Some physicians test ICDs at the time of implantation to make sure the devices can detect and terminate ventricular fibrillation. A defibrillation safety margin test may substitute for a defibrillation threshold test by allowing the physician to use a lower energy shock and then programming the device at least 10 J above it. An inadequate defibrillation safety margin requires extra steps and possibly repeated tests.
Jonathan C. Hsu, MD, of the University of California, San Diego, and colleagues reasoned that a risk score would help physicians identify patients at risk of an inadequate defibrillation safety margin and plan the procedure accordingly. They speculated that the National Cardiovascular Data Registry ICD registry would have sufficient data to tease out preprocedural variables to characterize at-risk patients and possible adverse outcomes.
Their analysis started with 28 variables that were registry-compatible and suitable for the risk model. Outcomes of interest included in-hospital complications during or after ICD implantation, duration of hospitalization and in-hospital death.
They assessed registry data submitted between April 1, 2010, and June 30, 2012, on 132,477 patients from 1,457 facilities. Beginning in April 2010, the registry included defibrillation testing data.
An inadequate defibrillation safety margin occurred in 9.4 percent of the patients. Using derivation and validation groups, they identified eight variables to predict risk and created a scoring system: age (older than 70 years, one point); sex (male, one point); race (black four points, Hispanic two points and other one point); New York Heart Association functional class (III one point and IV three points); no ischemic heart disease (two points); renal dialysis (three points); secondary prevention indication (one point); and ICD type (single chamber two points and biventricular one point).
They determined that the risk of an inadequate defibrillation safety margin jumped from 4.9 percent for a score of 0 to 24.5 percent for scores of 12 or more.

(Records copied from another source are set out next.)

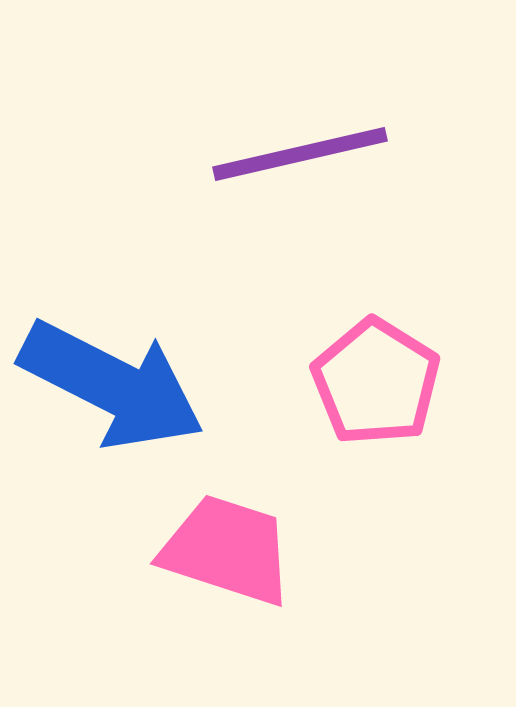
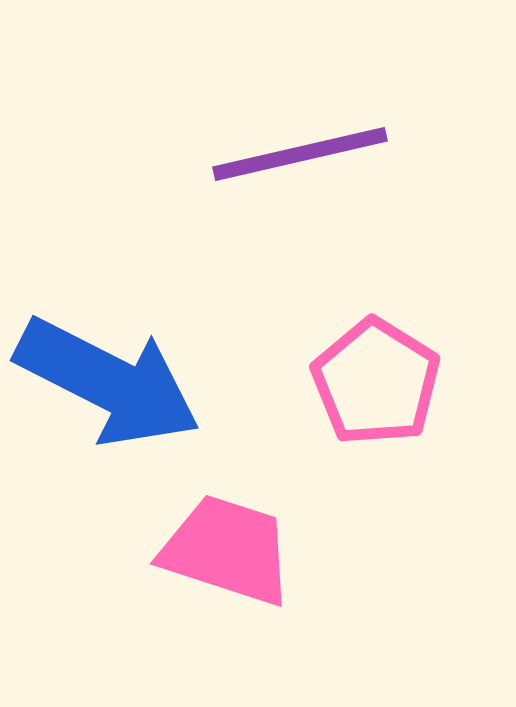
blue arrow: moved 4 px left, 3 px up
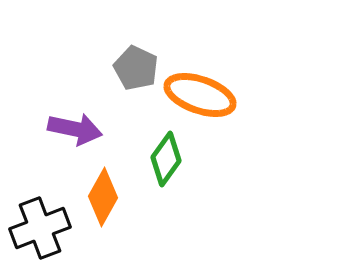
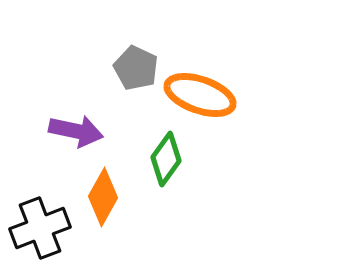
purple arrow: moved 1 px right, 2 px down
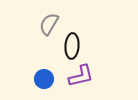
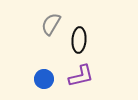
gray semicircle: moved 2 px right
black ellipse: moved 7 px right, 6 px up
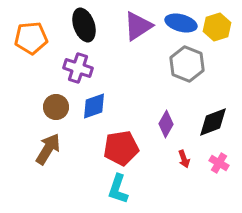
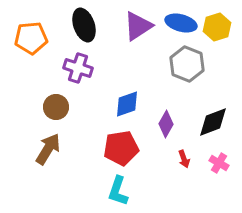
blue diamond: moved 33 px right, 2 px up
cyan L-shape: moved 2 px down
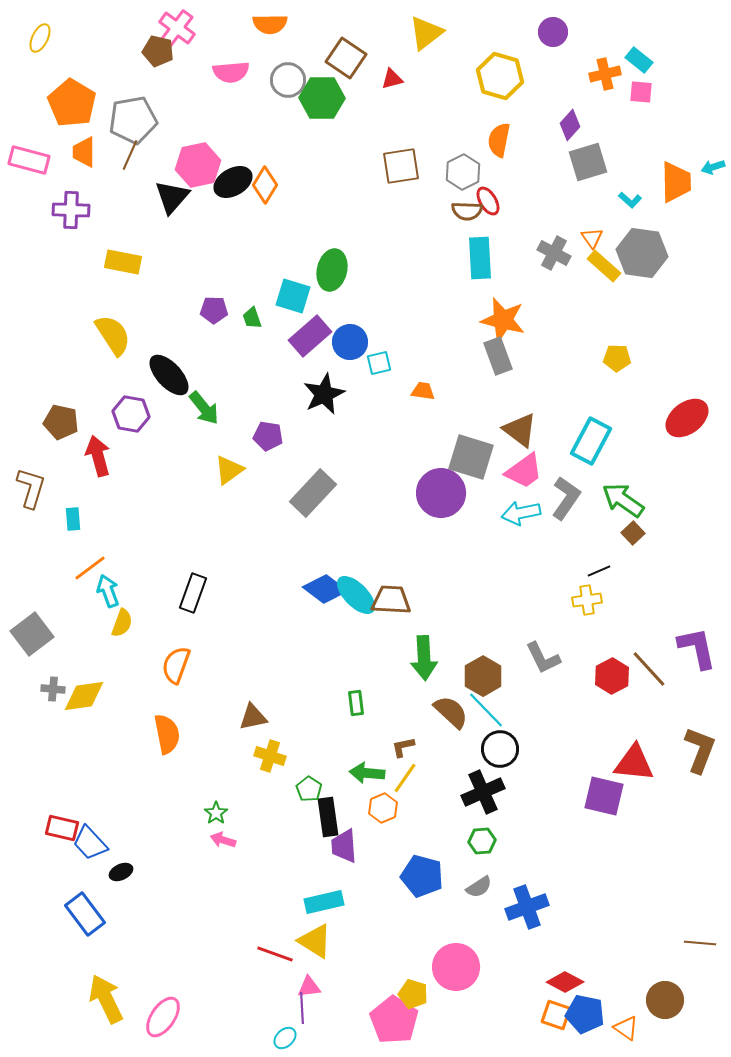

An inadequate defibrillation safety margin increased the odds of other procedural complications and a hospital stay of more than three days by 20 percent and almost doubled the odds of in-hospital death.
Hsu and colleagues proposed that physicians could use the risk score to prepare for procedures.
“It is particularly important to identify ICD recipients with high risk for an inadequate DSM [defibrillation safety margin], given the greater likelihood that a change in clinical management may be required,” they wrote. “Also, armed with information from the simple risk score, operators may be better able to counsel patients regarding the probability of requiring additional steps to the procedure.”
The results were published in the July 22 issue of the Journal of the American College of Cardiology.